### Task 1
Retype the records that list names from kingdom to common name word for word, and leave the pictures out of your copy.

Okay...this has been a long time coming, but here are a few of my pet peeves, in no particular order:
When traffic is narrowing from two lanes to one and people stay in the lane that is closing until the last possible moment, THEN try to merge...I also don't like it when people reward them by letting them in.
When people are telling you about something that happened sometime and try to remember which day, "On Tuesday, or was it Monday....Sunday? No, I think it was Tuesday.." IT DOESN'T MATTER!!! Just tell me the story and what happened, okay?
Not flushing toilets after use, ..especially urinals. Why do you want to leave your "leftovers" for the next person to see and smell. This is why technology has had to resort to those toilets that flush themselves after you're done. I'm assuming that men are worse than men on this, but I have nothing to base this on...
Bad spelling. No excuse for it, and spellcheck doesn't help if you misspell the word and it's still a word. Typo's...okay, some leeway. But I have receive official Government documents riddled with spelling errors. These documents (trust me) have been seen by AT LEAST three people, and probably more, before they are posted.
When people, while driving, are in the right lane while you are trying to enter the freeway, and they won't move over and let you on...There's no one in the next lane, Bubba, scoot over!

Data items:
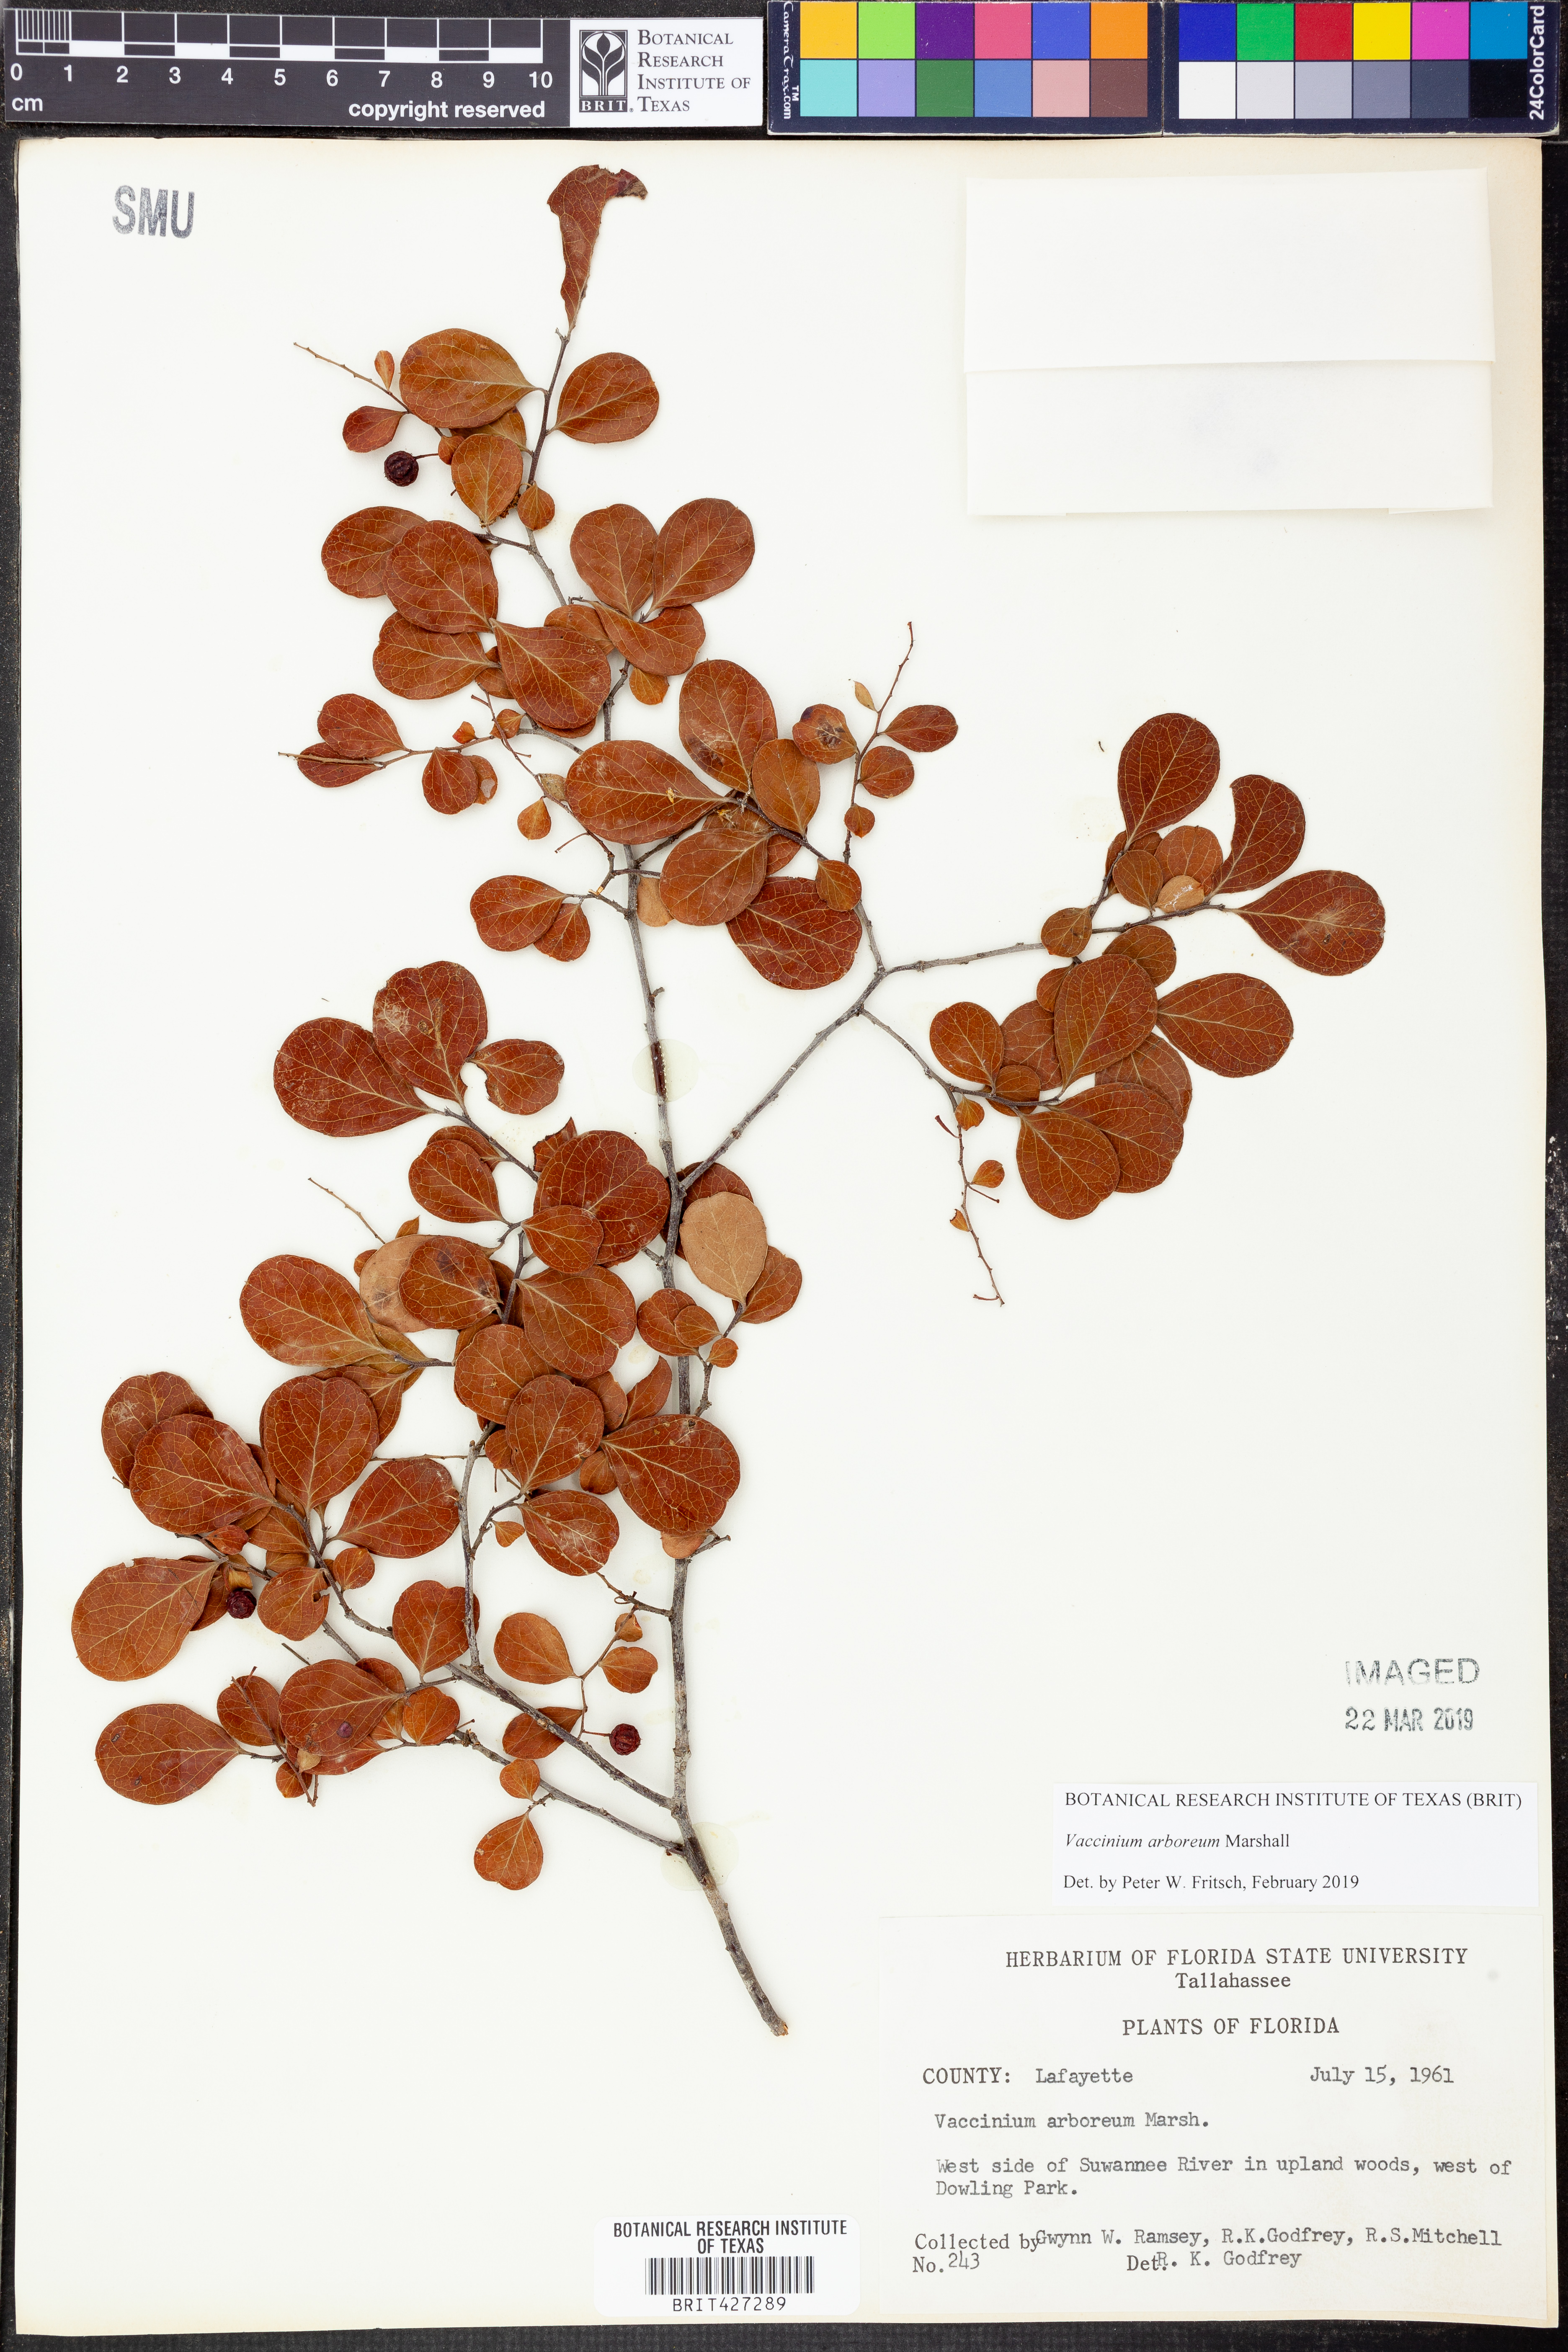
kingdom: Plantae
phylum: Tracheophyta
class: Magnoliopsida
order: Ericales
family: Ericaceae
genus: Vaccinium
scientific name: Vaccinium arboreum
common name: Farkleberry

### Task 2
Answer these questions from the pet peeves list:
(a) When traffic narrows from two lanes to one, what do drivers do that the writer dislikes?
(b) At least how many people have seen the official Government documents before they are posted?
(c) What name does the writer use for the driver in the right lane who won't move over?

### Complete answer 1
kingdom: Plantae
phylum: Tracheophyta
class: Magnoliopsida
order: Ericales
family: Ericaceae
genus: Vaccinium
scientific name: Vaccinium arboreum
common name: Farkleberry

### Complete answer 2
(a) They stay in the lane that is closing until the last possible moment, then try to merge.
(b) At least three people.
(c) Bubba.